🤖 AI Summary
This study investigates the root causes of failure in vision-language models on abstract visual reasoning tasks such as Bongard problems, specifically disentangling whether the bottleneck lies in visual representation or reasoning capability. To this end, the authors propose a Componential–Grammatical (C–G) framework that translates Bongard-LOGO images into symbolic action programs, enabling controlled inputs for systematic comparison between end-to-end vision models and large language models (LLMs) that receive only symbolic representations. Experimental results show that LLMs achieve over 95% accuracy with symbolic inputs, whereas strong vision-based baselines perform near chance level. Through ablation studies examining input formats, concept prompting, and minimal visual grounding, the work provides the first clear evidence that the primary limitation of current models stems from inadequate visual representation rather than reasoning capacity, thereby underscoring the critical role of symbolic structure in abstract reasoning.
📝 Abstract
Vision--language models (VLMs) often fail on abstract visual reasoning benchmarks such as Bongard problems, raising the question of whether the main bottleneck lies in reasoning or representation. We study this on Bongard-LOGO, a synthetic benchmark of abstract concept learning with ground-truth generative programs, by comparing end-to-end VLMs on raw images with large language models (LLMs) given symbolic inputs derived from those images. Using symbolic inputs as a diagnostic probe rather than a practical multimodal architecture, our \emph{Componential--Grammatical (C--G)} paradigm reformulates Bongard-LOGO as a symbolic reasoning task based on LOGO-style action programs or structured descriptions.
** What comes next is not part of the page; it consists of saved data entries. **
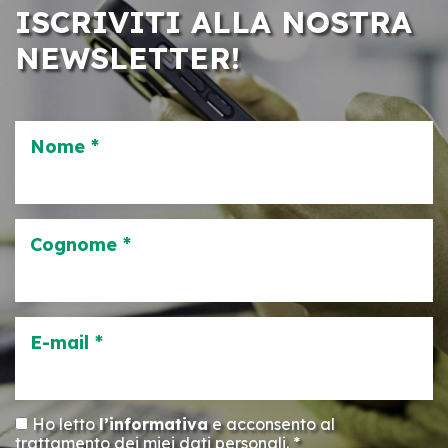
ISCRIVITI ALLA NOSTRA
NEWSLETTER!
Nome *
Cognome *
E-mail *
Ho letto
l’informativa
e acconsento al
trattamento dei miei dati personali. *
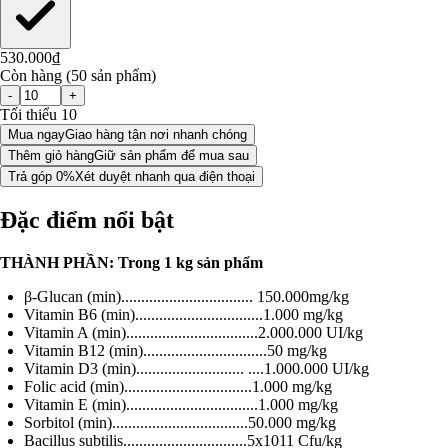
530.000₫
Còn hàng (50 sản phẩm)
-
+
Tối thiểu 10
Mua ngay
Giao hàng tận nơi nhanh chóng
Thêm giỏ hàng
Giữ sản phẩm để mua sau
Trả góp 0%
Xét duyệt nhanh qua điện thoại
Đặc điểm nổi bật
THÀNH PHẦN: Trong 1 kg sản phẩm
β-Glucan (min)................................. 150.000mg/kg
Vitamin B6 (min)................................1.000 mg/kg
Vitamin A (min).................................2.000.000 UI/kg
Vitamin B12 (min)...............................50 mg/kg
Vitamin D3 (min)........................... ....1.000.000 UI/kg
Folic acid (min)................................1.000 mg/kg
Vitamin E (min).................................1.000 mg/kg
Sorbitol (min)..................................50.000 mg/kg
Bacillus subtilis...............................5x1011 Cfu/kg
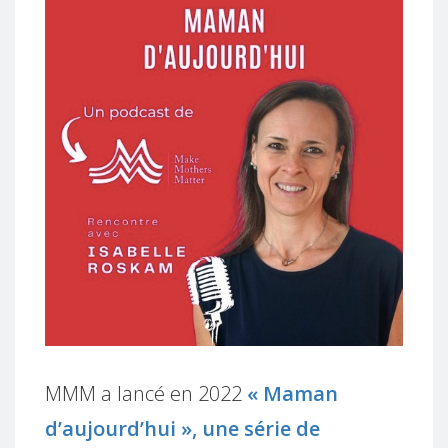
MMM a lancé en 2022
« Maman
d’aujourd’hui », une série de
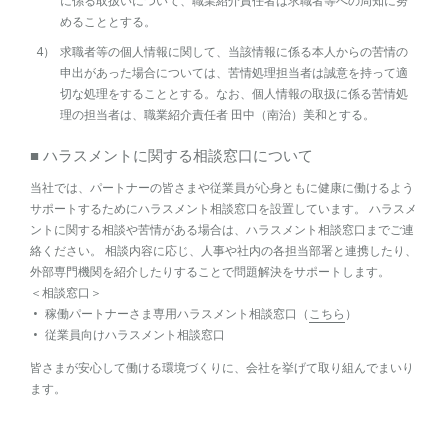
に係る取扱いについて、職業紹介責任者は求職者等への周知に努
めることとする。
求職者等の個人情報に関して、当該情報に係る本人からの苦情の
申出があった場合については、苦情処理担当者は誠意を持って適
切な処理をすることとする。なお、個人情報の取扱に係る苦情処
理の担当者は、職業紹介責任者 田中（南治）美和とする。
■ ハラスメントに関する相談窓口について
当社では、パートナーの皆さまや従業員が心身ともに健康に働けるよう
サポートするためにハラスメント相談窓口を設置しています。 ハラスメ
ントに関する相談や苦情がある場合は、ハラスメント相談窓口までご連
絡ください。 相談内容に応じ、人事や社内の各担当部署と連携したり、
外部専門機関を紹介したりすることで問題解決をサポートします。
＜相談窓口＞
稼働パートナーさま専用ハラスメント相談窓口（
こちら
）
従業員向けハラスメント相談窓口
皆さまが安心して働ける環境づくりに、会社を挙げて取り組んでまいり
ます。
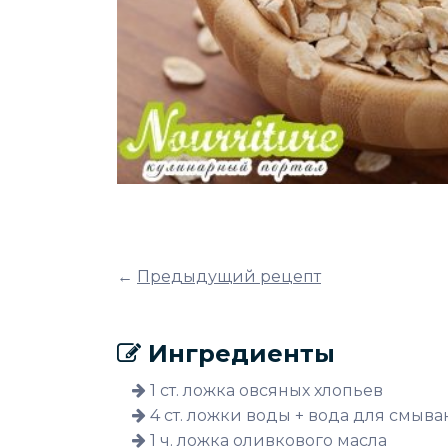
←
Предыдущий рецепт
Ингредиенты
1 ст. ложка овсяных хлопьев
4 ст. ложки воды + вода для смыв
1 ч. ложка оливкового масла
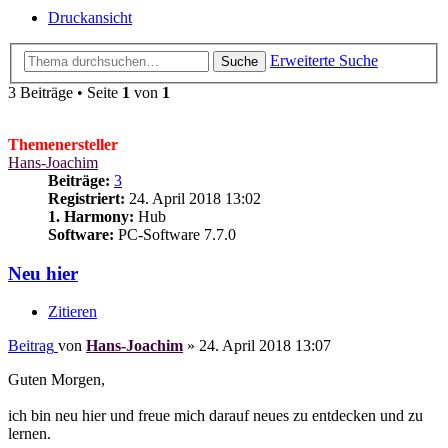
Druckansicht
Erweiterte Suche
Suche
3 Beiträge • Seite
1
von
1
Themenersteller
Hans-Joachim
Beiträge:
3
Registriert:
24. April 2018 13:02
1. Harmony:
Hub
Software:
PC-Software 7.7.0
Neu hier
Zitieren
Beitrag
von
Hans-Joachim
»
24. April 2018 13:07
Guten Morgen,
ich bin neu hier und freue mich darauf neues zu entdecken und zu
lernen.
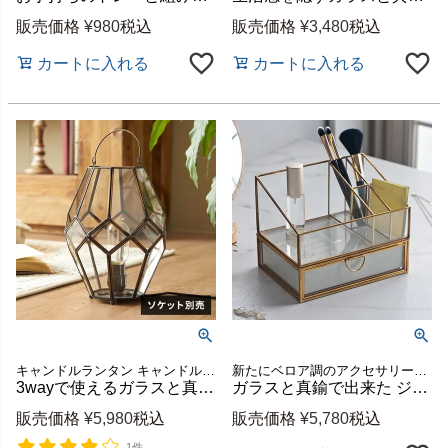
販売価格
¥
980
税込
販売価格
¥
3,480
税込
カートに入れる
カートに入れる
キャンドルランタン キャンドルホルダー キャンドルスタンド
新たにベロア調のアクセサリートレイをつけてリニューアルした、ガラスと真鍮のドロワー型ケースとブラシスタンドのセット
3wayで使えるガラスと真鍮のインテリアライト 多面体シェード 約20×20×28cm 口金E26 [67073]
ガラスと真鍮で出来た ジュエリーボックス＆ブラシスタンドセット
販売価格
¥
5,980
税込
販売価格
¥
5,780
税込
1件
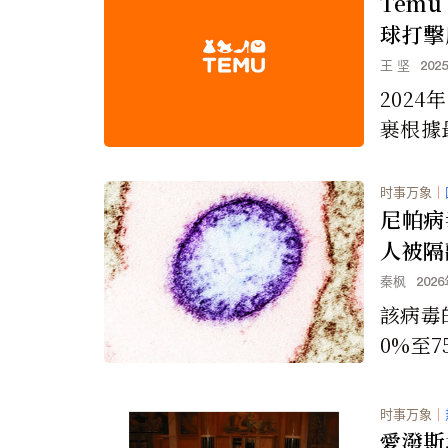
Temu
球打擊
為的行
王 坚
202
2024
裹根據
minim
稅進入
时事万象
｜
值低於
尼帕病
規避關稅
人被隔
佔這些
秦枫
202
約4億
該病毒
為46
0%至
的治療
时事万象
｜
愛潑斯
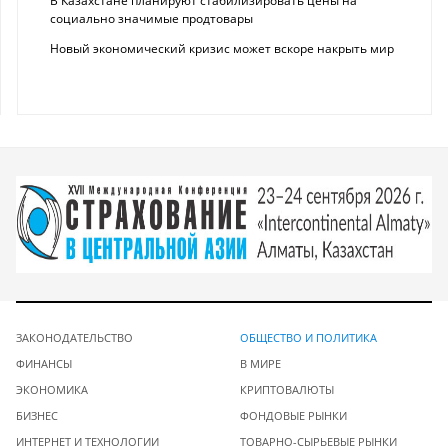
В Казахстане планируют стабилизировать цены на
социально значимые продтовары
Новый экономический кризис может вскоре накрыть мир
ЗАКОНОДАТЕЛЬСТВО
ОБЩЕСТВО И ПОЛИТИКА
ФИНАНСЫ
В МИРЕ
ЭКОНОМИКА
КРИПТОВАЛЮТЫ
БИЗНЕС
ФОНДОВЫЕ РЫНКИ
ИНТЕРНЕТ И ТЕХНОЛОГИИ
ТОВАРНО-СЫРЬЕВЫЕ РЫНКИ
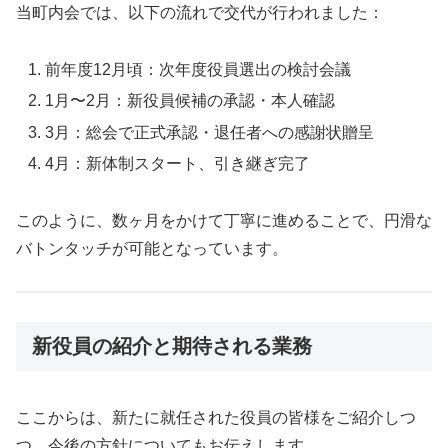
当町内会では、以下の流れで交代が行われました：
前年度12月頃：次年度役員選出の検討会議
1月〜2月：新役員候補の承認・本人確認
3月：総会で正式承認・退任者への感謝状贈呈
4月：新体制スタート、引き継ぎ完了
このように、数ヶ月をかけて丁寧に進めることで、円滑な
バトンタッチが可能となっています。
新役員の紹介と期待される業務
ここからは、新たに就任された役員の皆様をご紹介しつ
つ、今後の方針についてもお伝えします。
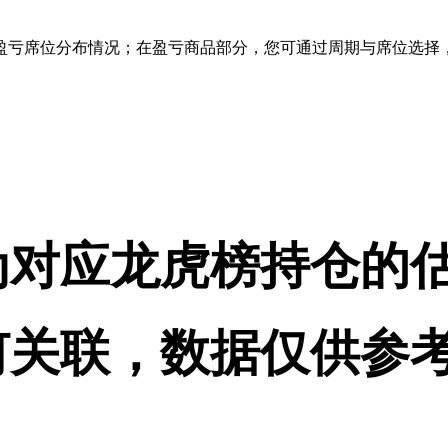
盈亏席位分布情况；在盈亏商品部分，您可通过周期与席位选择
为对应龙虎榜持仓的
何关联，数据仅供参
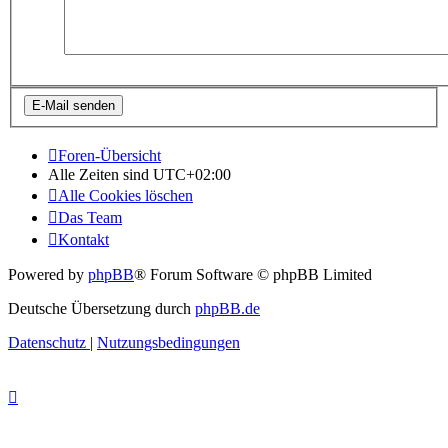
Foren-Übersicht
Alle Zeiten sind
UTC+02:00
Alle Cookies löschen
Das Team
Kontakt
Powered by
phpBB
® Forum Software © phpBB Limited
Deutsche Übersetzung durch
phpBB.de
Datenschutz
|
Nutzungsbedingungen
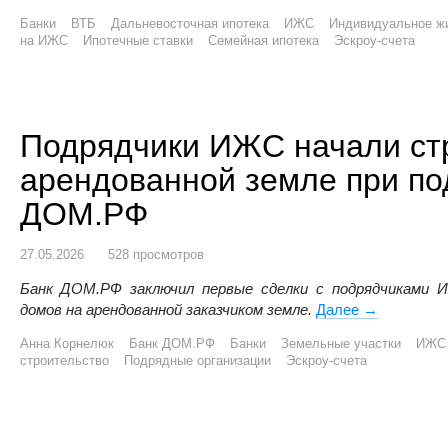
Банки
ВТБ
Дальневосточная ипотека
ИЖС
Индивидуальное ж
на ИЖС
Ипотечные ставки
Семейная ипотека
Эскроу-счета
Подрядчики ИЖС начали ст
арендованной земле при по
ДОМ.РФ
27.05.2026
528 просмотров
Банк ДОМ.РФ заключил первые сделки с подрядчиками
домов на арендованной заказчиком земле.
Далее
Подрядчики
→
Анна Корнелюк
Банк ДОМ.РФ
Банки
Земельные участки
ИЖС
строительство
Подрядные организации
Эскроу-счета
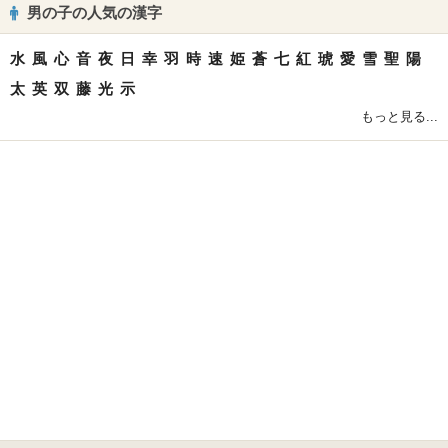
男の子の人気の漢字
水
風
心
音
夜
日
幸
羽
時
速
姫
蒼
七
紅
琥
愛
雪
聖
陽
太
英
双
藤
光
示
もっと見る...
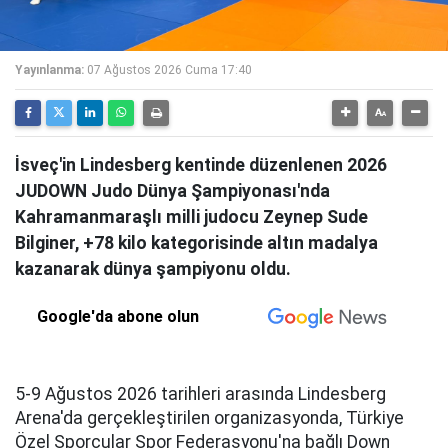
Yayınlanma:
07 Ağustos 2026 Cuma 17:40
İsveç'in Lindesberg kentinde düzenlenen 2026
JUDOWN Judo Dünya Şampiyonası'nda
Kahramanmaraşlı milli judocu Zeynep Sude
Bilginer, +78 kilo kategorisinde altın madalya
kazanarak dünya şampiyonu oldu.
Google'da abone olun
5-9 Ağustos 2026 tarihleri arasında Lindesberg
Arena'da gerçekleştirilen organizasyonda, Türkiye
Özel Sporcular Spor Federasyonu'na bağlı Down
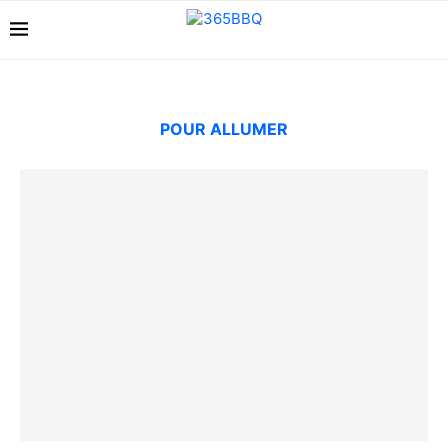
POUR ALLUMER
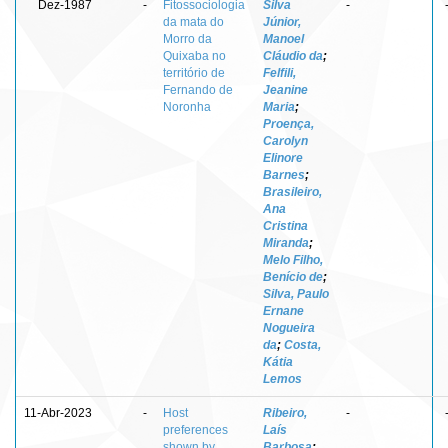
Dez-1987
-
Fitossociologia
Silva
-
da mata do
Júnior,
Morro da
Manoel
Quixaba no
Cláudio da
;
território de
Felfili,
Fernando de
Jeanine
Noronha
Maria
;
Proença,
Carolyn
Elinore
Barnes
;
Brasileiro,
Ana
Cristina
Miranda
;
Melo Filho,
Benício de
;
Silva, Paulo
Ernane
Nogueira
da
;
Costa,
Kátia
Lemos
11-Abr-2023
-
Host
Ribeiro,
-
preferences
Laís
shown by
Barbosa
;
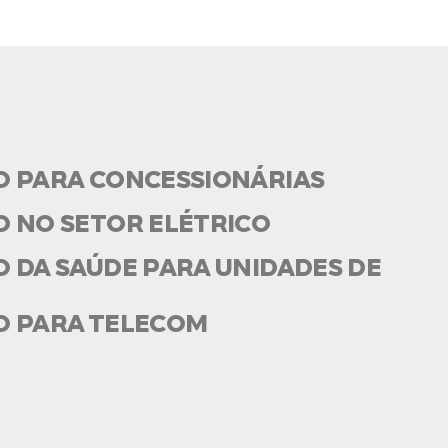
O PARA CONCESSIONÁRIAS
O NO SETOR ELÉTRICO
 DA SAÚDE PARA UNIDADES DE
O PARA TELECOM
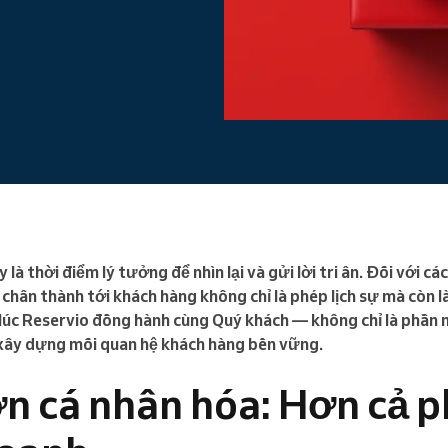
Doanh nghiệp lớn
Bạn điều hành một tổ chức lớn
 là thời điểm lý tưởng để nhìn lại và gửi lời tri ân. Đối với c
 chân thành tới khách hàng không chỉ là phép lịch sự mà còn 
 lúc Reservio đồng hành cùng Quý khách — không chỉ là phần 
 xây dựng mối quan hệ khách hàng bền vững.
n cá nhân hóa: Hơn cả p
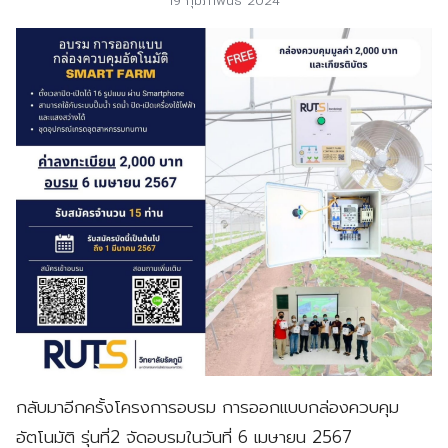
19 กุมภาพันธ์ 2024
กลับมาอีกครั้งโครงการอบรม การออกแบบกล่องควบคุม
อัตโนมัติ รุ่นที่2 จัดอบรมในวันที่ 6 เมษายน 2567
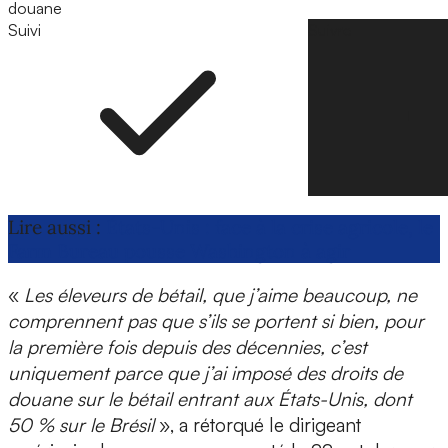
douane
Suivi
Suivre
Lire aussi :
États-Unis : face à la crise agricole, le
Farm Bureau pousse Washington à agir
«
Les éleveurs de bétail, que j’aime beaucoup, ne
comprennent pas que s’ils se portent si bien, pour
la première fois depuis des décennies, c’est
uniquement parce que j’ai imposé des droits de
douane sur le bétail entrant aux États-Unis, dont
50 % sur le Brésil
», a rétorqué le dirigeant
LLMs achieve large and consistent gains, reaching mid--90s accuracy on Free-form problems, while a strong visual baseline remains near chance under matched task definitions. Ablations on input format, explicit concept prompts, and minimal visual grounding show that these factors matter much less than the shift from pixels to symbolic structure. These results identify representation as a key bottleneck in abstract visual reasoning and show how symbolic input can serve as a controlled diagnostic upper bound.